Bakan Dönmez, uzlaştırma fiyatları sayesinde santrallerin üretimine sorunsuz bir şekilde devam edilmesinin sağlanacağını ifade ederek, “Neden böyle geçici bir düzenlemeye ihtiyaç duyuldu? Bir tarafta maliyeti düşük santraller var, diğer tarafta maliyeti yüksek santraller. İstihdam ve sağladıkları enerjinin miktarını da korunması gerekiyor. Bu nedenle piyasa yapısını bozmadan, piyasanın güçlü ve dengeli bir şekilde desteklenmesi gerekiyordu. Öte yandan bu destekle birlikte fiyat artışlarının faturalara yansımasını da engelleyeceğiz” değerlendirmesini yaptı.

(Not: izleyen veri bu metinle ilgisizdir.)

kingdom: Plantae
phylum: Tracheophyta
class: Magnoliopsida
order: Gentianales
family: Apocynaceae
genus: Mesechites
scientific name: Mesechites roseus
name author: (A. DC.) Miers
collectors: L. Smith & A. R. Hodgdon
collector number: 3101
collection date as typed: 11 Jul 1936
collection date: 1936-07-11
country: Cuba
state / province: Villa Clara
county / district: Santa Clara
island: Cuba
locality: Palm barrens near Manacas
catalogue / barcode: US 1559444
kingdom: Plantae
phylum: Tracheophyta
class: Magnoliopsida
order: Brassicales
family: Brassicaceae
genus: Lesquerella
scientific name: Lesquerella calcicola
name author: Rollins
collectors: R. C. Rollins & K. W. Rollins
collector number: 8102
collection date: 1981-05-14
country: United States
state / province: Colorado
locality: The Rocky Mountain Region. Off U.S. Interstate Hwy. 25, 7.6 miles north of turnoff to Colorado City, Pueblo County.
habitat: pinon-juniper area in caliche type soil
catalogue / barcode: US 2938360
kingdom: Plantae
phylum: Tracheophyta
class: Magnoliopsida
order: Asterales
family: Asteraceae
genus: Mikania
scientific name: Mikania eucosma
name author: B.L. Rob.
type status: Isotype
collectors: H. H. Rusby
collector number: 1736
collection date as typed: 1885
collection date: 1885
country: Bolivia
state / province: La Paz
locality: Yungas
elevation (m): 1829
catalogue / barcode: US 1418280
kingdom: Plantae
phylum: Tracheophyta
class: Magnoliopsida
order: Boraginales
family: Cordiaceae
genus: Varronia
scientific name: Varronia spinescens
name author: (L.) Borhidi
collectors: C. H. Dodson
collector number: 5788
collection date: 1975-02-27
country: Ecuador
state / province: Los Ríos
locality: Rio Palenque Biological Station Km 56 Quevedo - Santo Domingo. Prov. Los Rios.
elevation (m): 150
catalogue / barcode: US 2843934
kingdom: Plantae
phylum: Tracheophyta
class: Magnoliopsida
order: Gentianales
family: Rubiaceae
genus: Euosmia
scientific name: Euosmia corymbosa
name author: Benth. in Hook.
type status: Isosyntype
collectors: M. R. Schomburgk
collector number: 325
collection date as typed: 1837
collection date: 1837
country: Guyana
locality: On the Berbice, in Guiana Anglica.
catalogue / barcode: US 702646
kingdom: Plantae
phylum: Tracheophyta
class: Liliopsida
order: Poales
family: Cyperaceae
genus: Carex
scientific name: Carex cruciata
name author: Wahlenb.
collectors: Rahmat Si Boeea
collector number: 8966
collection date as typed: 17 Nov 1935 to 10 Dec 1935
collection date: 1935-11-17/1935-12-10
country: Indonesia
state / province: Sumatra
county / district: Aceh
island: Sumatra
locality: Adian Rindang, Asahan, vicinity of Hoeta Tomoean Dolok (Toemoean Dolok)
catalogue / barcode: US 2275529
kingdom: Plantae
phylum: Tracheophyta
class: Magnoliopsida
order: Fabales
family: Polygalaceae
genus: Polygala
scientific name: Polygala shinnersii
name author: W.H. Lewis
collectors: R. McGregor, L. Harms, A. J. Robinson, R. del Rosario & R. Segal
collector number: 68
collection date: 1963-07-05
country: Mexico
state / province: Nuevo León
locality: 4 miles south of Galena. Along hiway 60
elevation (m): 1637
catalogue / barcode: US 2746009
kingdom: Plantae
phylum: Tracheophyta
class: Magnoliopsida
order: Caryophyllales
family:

“Fiyat artışlarını minimum düzeyde yansıtmak zorunda kalıyoruz”
Bakan Dönmez, elektrik ve doğal gaz faturalarında bugüne kadar 100 milyar liralık bir destek sağladıklarını belirterek, “Bu sübvansiyon devam edecek. Bu desteklere ilaveten sosyal yardım alan vatandaşlarımıza verdiğimiz kömür desteğinin, doğal gaz desteği olarak verilmesinin önünü açtık. Ancak şu hususu da göz önüne almamız gerekiyor. Özellikle ithal kaynaklarla üretim yapan santrallerin son dönemde ciddi girdi maliyetleri oluşmaya başladı. Oluşan küresel fiyatlar içerideki maliyetleri de zorluyor. Devletimiz büyük oranda sübvansiyon uyguluyor ancak son raddede artışları minimum düzeyde yansıtmak zorunda kalıyoruz” dedi.
Sempozyum, basına kapalı şekilde Bakan Dönmez’in konuşmacı olarak katıldığı soru-cevap ile devam etti.